Nel 1611 questa donna, qui autoritrattasi, fu violentata da un pittore di nome Agostino Tassi. Nel 1611 la violenza sulle donne veniva vista come un gesto “sociale”, non tanto individuale e personale. C’era persino la possibilità di un matrimonio riparatore, pronto lì per mettere a tacere, in famiglia e in società, la violenza subita. Nessuno nel 1611 concepiva l’idea che una violenza sessuale fosse un qualcosa di non quantificabile emotivamente e di non accettabile moralmente ed eticamente.
Il modo in cui ognuno, uomo o donna, reagisce a uno stupro non è prevedibile e non è ipotizzabile.
La donna violentata si chiamava Artemisia Gentileschi, era una pittrice, ed era, a suo modo, una rivoluzionaria per il tempo in cui è esistita. Questa donna ha affrontato lo stupro come volle la sua famiglia, sperando, per non ledere la dignità di alcuno, in un matrimonio che poi non arrivò mai.
Un anno dopo, scoperta la realtà delle cose e realizzata l’impossibilità di sposare Agostino Tassi, il padre decise di portare a processo il pittore. Durante il processo Artemisia Gentileschi fu doppiamente umiliata, perché le venne chiesto il perché di tanta attesa, il perché di tutto quel tempo. Come se lei in fondo in fondo avesse voluto subire violenze o come se lei stesse mentendo e in realtà fosse una donna di facili costumi. Come se poi una donna di facili costumi dovesse rendere conto a qualcuno dei suoi costumi. Ma era il 1611, non il 2017.

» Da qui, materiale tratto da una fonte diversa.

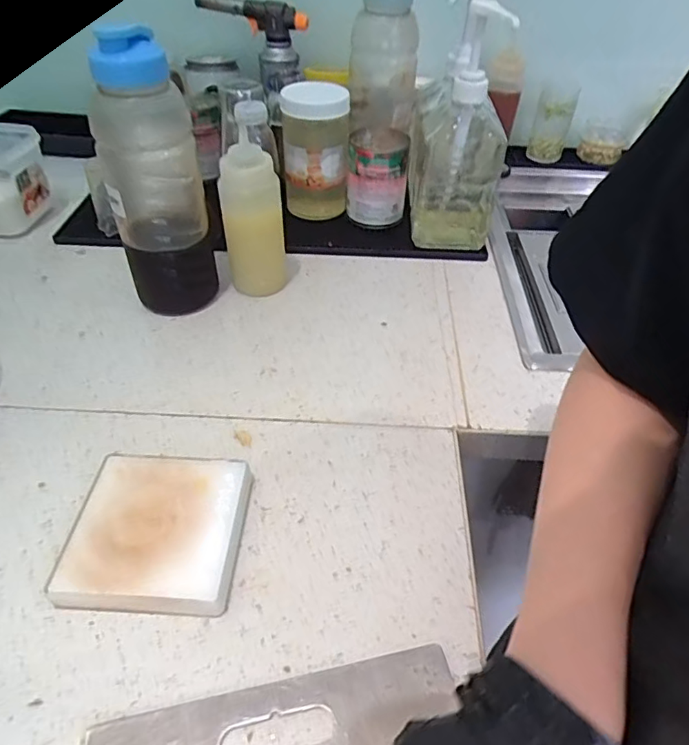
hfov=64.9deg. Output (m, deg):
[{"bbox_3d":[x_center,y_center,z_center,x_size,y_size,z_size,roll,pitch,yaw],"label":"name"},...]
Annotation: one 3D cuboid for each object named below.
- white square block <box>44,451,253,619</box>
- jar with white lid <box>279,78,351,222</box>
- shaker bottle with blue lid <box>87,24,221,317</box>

Nel 2017 le cose non sono cambiate affatto, e ci sono ancora i moralisti che vomitano i loro pareri su come si devono comportare le persone violentate, su cosa devono fare le donne e su come si devono sentire.
La strada verso una parità di genere è ancora molto lontana, ma ora come allora è sempre tempo di prendere posizione.